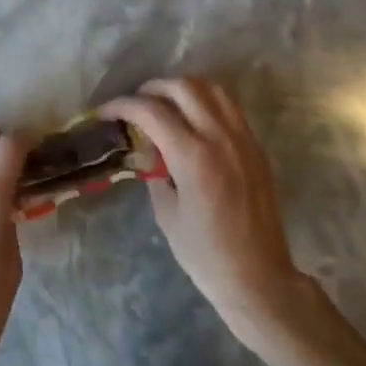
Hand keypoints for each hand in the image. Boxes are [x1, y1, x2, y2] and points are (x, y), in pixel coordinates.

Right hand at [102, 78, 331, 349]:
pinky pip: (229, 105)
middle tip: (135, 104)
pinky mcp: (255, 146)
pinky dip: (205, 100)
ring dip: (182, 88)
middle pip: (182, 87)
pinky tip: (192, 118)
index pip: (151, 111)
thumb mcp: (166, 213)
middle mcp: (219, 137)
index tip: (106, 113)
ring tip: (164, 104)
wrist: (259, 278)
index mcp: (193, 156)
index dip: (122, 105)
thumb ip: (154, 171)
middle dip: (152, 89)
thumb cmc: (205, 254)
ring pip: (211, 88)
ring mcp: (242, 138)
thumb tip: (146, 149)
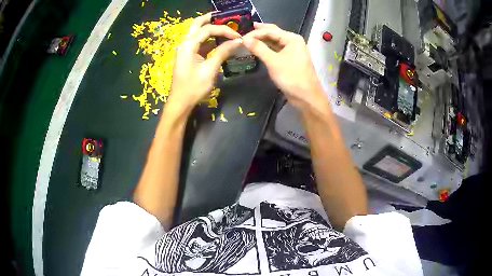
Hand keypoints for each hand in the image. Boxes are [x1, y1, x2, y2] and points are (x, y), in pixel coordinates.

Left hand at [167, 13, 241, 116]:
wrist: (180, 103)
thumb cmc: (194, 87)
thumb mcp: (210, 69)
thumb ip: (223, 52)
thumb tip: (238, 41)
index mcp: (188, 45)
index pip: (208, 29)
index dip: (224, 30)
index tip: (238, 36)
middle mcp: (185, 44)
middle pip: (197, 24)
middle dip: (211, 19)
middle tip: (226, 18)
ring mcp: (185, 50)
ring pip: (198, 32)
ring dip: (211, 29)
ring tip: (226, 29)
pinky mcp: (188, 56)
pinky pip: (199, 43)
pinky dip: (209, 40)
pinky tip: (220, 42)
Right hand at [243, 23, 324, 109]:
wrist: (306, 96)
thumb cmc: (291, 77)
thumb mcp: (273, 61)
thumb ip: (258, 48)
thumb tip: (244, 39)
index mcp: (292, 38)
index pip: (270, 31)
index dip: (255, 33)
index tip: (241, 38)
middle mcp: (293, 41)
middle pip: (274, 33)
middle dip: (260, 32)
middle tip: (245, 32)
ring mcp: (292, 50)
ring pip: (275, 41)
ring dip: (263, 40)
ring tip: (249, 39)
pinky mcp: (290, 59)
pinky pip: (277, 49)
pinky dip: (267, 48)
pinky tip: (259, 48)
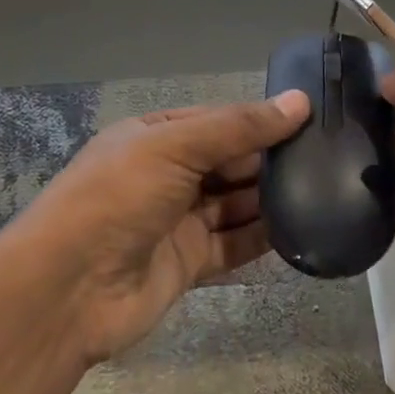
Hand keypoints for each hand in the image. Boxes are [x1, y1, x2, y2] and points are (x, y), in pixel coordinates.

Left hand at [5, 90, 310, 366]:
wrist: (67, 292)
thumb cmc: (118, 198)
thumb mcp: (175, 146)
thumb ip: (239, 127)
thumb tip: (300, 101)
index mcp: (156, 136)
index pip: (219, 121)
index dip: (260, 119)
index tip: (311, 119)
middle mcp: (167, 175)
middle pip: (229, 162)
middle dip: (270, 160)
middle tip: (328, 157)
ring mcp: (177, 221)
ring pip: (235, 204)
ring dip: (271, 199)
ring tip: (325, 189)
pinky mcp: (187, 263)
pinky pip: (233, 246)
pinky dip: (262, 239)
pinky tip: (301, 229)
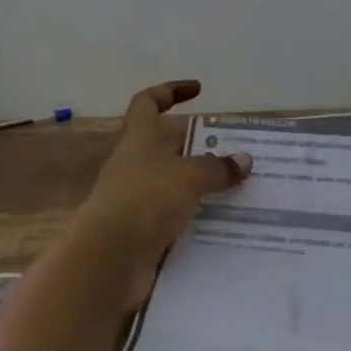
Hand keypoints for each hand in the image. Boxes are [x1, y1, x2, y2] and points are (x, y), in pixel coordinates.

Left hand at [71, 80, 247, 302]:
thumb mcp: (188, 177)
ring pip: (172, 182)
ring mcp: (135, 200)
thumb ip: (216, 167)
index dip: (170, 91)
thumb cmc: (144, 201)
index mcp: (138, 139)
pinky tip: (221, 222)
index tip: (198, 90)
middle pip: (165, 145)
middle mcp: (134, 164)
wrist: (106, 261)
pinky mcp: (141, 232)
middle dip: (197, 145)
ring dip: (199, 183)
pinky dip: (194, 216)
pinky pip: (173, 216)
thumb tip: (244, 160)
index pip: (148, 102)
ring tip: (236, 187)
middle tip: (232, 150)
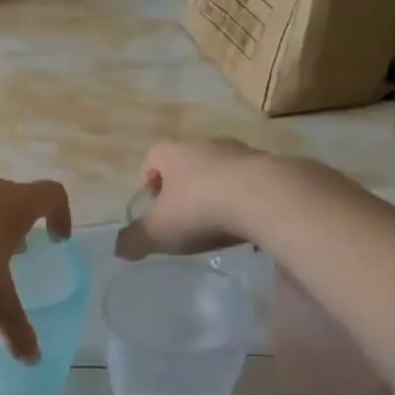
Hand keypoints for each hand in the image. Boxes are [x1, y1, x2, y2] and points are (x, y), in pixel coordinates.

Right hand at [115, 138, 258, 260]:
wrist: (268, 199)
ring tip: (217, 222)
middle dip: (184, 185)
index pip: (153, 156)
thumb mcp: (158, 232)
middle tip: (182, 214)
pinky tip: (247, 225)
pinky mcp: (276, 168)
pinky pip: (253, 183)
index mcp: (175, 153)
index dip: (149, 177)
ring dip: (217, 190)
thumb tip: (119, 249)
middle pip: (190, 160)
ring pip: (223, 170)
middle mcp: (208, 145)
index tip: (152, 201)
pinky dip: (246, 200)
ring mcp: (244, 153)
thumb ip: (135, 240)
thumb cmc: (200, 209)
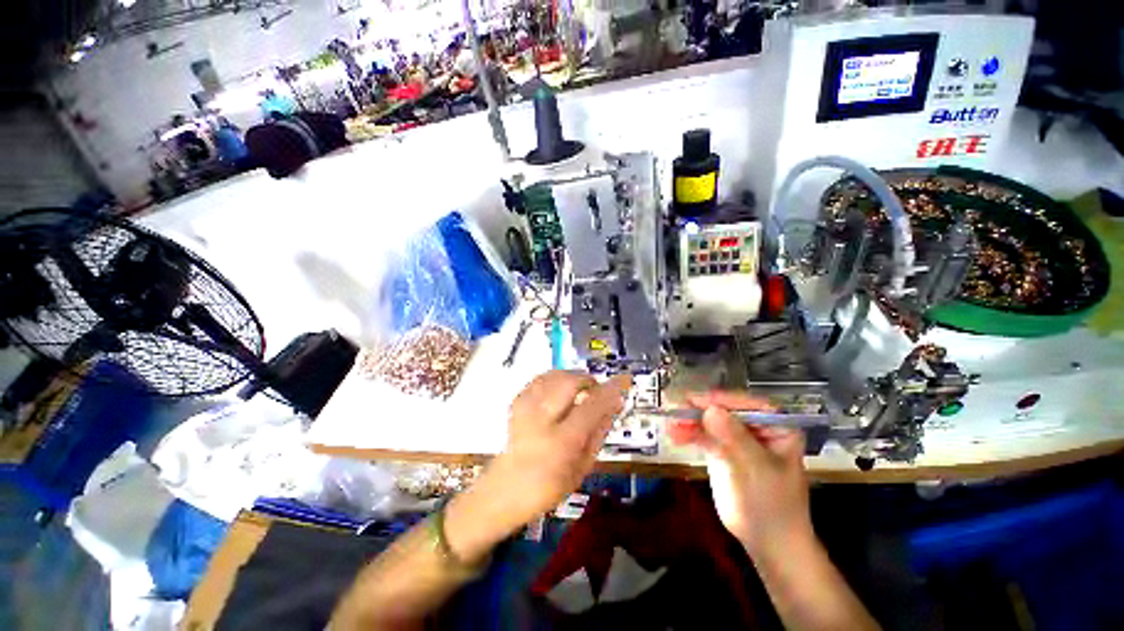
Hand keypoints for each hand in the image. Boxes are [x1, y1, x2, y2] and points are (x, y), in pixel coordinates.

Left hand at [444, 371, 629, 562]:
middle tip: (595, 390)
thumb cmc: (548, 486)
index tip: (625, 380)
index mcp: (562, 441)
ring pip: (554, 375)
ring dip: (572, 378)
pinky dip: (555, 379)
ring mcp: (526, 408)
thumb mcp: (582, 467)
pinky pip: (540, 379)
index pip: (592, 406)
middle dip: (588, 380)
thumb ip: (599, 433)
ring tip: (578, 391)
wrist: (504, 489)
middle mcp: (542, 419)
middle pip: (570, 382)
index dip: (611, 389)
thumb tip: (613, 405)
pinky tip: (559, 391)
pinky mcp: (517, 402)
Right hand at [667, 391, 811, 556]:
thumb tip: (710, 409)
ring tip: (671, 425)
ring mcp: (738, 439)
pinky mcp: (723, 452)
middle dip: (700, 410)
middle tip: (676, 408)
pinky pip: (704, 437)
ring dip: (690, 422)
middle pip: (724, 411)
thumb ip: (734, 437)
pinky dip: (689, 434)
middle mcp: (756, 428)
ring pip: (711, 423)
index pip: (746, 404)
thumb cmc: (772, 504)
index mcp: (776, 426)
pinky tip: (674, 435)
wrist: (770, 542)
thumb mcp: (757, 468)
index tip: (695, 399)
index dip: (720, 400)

——

== WORK REQUIRED ==
Print the listing word for word but skip its pictures.

== EXERCISE RESPONSE ==
Hand keypoints for each hand in the image. Boxes are [x1, y1, x2, y2] and points are (x, y), in pixel coordinates.

Right hand at [102, 78, 331, 349]:
pinky pip: (229, 105)
middle tip: (135, 104)
pinky mcp: (255, 146)
pinky dip: (205, 100)
ring dip: (182, 88)
middle pip: (182, 87)
pinky tip: (192, 118)
index pip: (151, 111)
thumb mcp: (166, 213)
middle mcp: (219, 137)
index tip: (106, 113)
ring tip: (164, 104)
wrist: (259, 278)
index mcp: (193, 156)
index dip: (122, 105)
thumb ip: (154, 171)
middle dip: (152, 89)
thumb cmc: (205, 254)
ring pip: (211, 88)
ring mcp: (242, 138)
thumb tip: (146, 149)
Hand keypoints for each hand in the image. Boxes are [x1, y1, x2, y2] and points are (x, y), in pixel coordinates.

Left hand at [167, 13, 241, 116]:
wrist: (180, 103)
thumb cmc: (194, 87)
thumb mcp: (210, 69)
thumb ip: (223, 52)
thumb tip: (238, 41)
index mcp: (188, 45)
index pip: (208, 29)
index dip: (224, 30)
index tip: (238, 36)
middle mcp: (185, 44)
middle pip: (197, 24)
middle dip: (211, 19)
middle tip: (226, 18)
ring mcp: (185, 50)
ring pip: (198, 32)
ring dip: (211, 29)
ring tip: (226, 29)
pinky mcp: (188, 56)
pinky pip: (199, 43)
pinky dip: (209, 40)
pinky tip: (220, 42)
Right hand at [243, 23, 324, 109]:
wrist: (306, 96)
thumb cmc: (291, 77)
thumb mcp: (273, 61)
thumb ip: (258, 48)
thumb tip: (244, 39)
index mcp: (292, 38)
index pip: (270, 31)
index dip: (255, 33)
index tip: (241, 38)
middle mcp: (293, 41)
middle pip: (274, 33)
middle dip: (260, 32)
middle tip: (245, 32)
ring mcp: (292, 50)
ring pip: (275, 41)
ring dip: (263, 40)
ring tip: (249, 39)
pinky mcp: (290, 59)
pinky pip: (277, 49)
pinky dip: (267, 48)
pinky tip: (259, 48)
Hand keypoints for each hand in the image. Boxes are [x1, y1, x2, y2] and points are (x, y), in pixel coordinates.

Left hand at [5, 90, 310, 366]:
wrist: (67, 292)
thumb cmc: (118, 198)
thumb mcp: (175, 146)
thumb ip: (239, 127)
thumb tip: (300, 101)
index mcp: (156, 136)
index pip: (219, 121)
index dip: (260, 119)
index tip: (311, 119)
middle mcp: (167, 175)
middle pip: (229, 162)
middle dip: (270, 160)
middle tip: (328, 157)
ring mcp: (177, 221)
ring pip: (235, 204)
ring dip: (271, 199)
ring tip: (325, 189)
pinky mcp: (187, 263)
pinky pip: (233, 246)
pinky dip: (262, 239)
pinky tip: (301, 229)
Hand keypoints for each hand in the image. Boxes are [x1, y1, x2, y2] and points are (x, y), in pixel coordinates.

Left hand at [71, 80, 247, 302]:
thumb mcp: (188, 177)
ring pip: (172, 182)
ring mcp: (135, 200)
thumb ip: (216, 167)
index dip: (170, 91)
thumb cmc: (144, 201)
index mcp: (138, 139)
pinky tip: (221, 222)
index tip: (198, 90)
middle pip: (165, 145)
middle mcp: (134, 164)
wrist: (106, 261)
pinky mcp: (141, 232)
middle dip: (197, 145)
ring dip: (199, 183)
pinky dip: (194, 216)
pinky pip: (173, 216)
thumb tip: (244, 160)
index pip: (148, 102)
ring tip: (236, 187)
middle tip: (232, 150)
Hand keypoints for each hand in the image. Boxes are [x1, y1, x2, y2] and points are (x, y), in pixel coordinates.

Right hand at [115, 138, 258, 260]:
wrist: (268, 199)
ring tip: (217, 222)
middle dip: (184, 185)
index pip: (153, 156)
thumb mcp: (158, 232)
middle tip: (182, 214)
pinky tip: (247, 225)
pinky mcp: (276, 168)
pinky pip: (253, 183)
index mcp: (175, 153)
index dip: (149, 177)
ring dip: (217, 190)
thumb tip: (119, 249)
middle pip: (190, 160)
ring pip: (223, 170)
middle mcp: (208, 145)
index tip: (152, 201)
pinky dip: (246, 200)
ring mcp: (244, 153)
thumb ip: (135, 240)
thumb cmc: (200, 209)
Hand keypoints for each hand in the image. Boxes are [x1, y1, x2, y2] and points are (x, y), in pixel coordinates.

Left hand at [444, 371, 629, 562]:
middle tip: (595, 390)
thumb cmc: (548, 486)
index tip: (625, 380)
index mcp: (562, 441)
ring pip: (554, 375)
ring dip: (572, 378)
pinky dip: (555, 379)
ring mcp: (526, 408)
thumb mcp: (582, 467)
pinky pip: (540, 379)
index pip: (592, 406)
middle dip: (588, 380)
thumb ip: (599, 433)
ring tip: (578, 391)
wrist: (504, 489)
middle mcp: (542, 419)
middle pip: (570, 382)
index dip: (611, 389)
thumb tip: (613, 405)
pinky tip: (559, 391)
pinky mcp: (517, 402)
Right hand at [667, 391, 811, 556]:
thumb tip: (710, 409)
ring tip: (671, 425)
ring mcp: (738, 439)
pinky mcp: (723, 452)
middle dip: (700, 410)
middle tip: (676, 408)
pinky pip: (704, 437)
ring dip: (690, 422)
middle pip: (724, 411)
thumb ip: (734, 437)
pinky dip: (689, 434)
middle mcp: (756, 428)
ring pip: (711, 423)
index pip: (746, 404)
thumb cmc: (772, 504)
index mcp: (776, 426)
pinky tip: (674, 435)
wrist: (770, 542)
thumb mcp: (757, 468)
index tip: (695, 399)
index dip: (720, 400)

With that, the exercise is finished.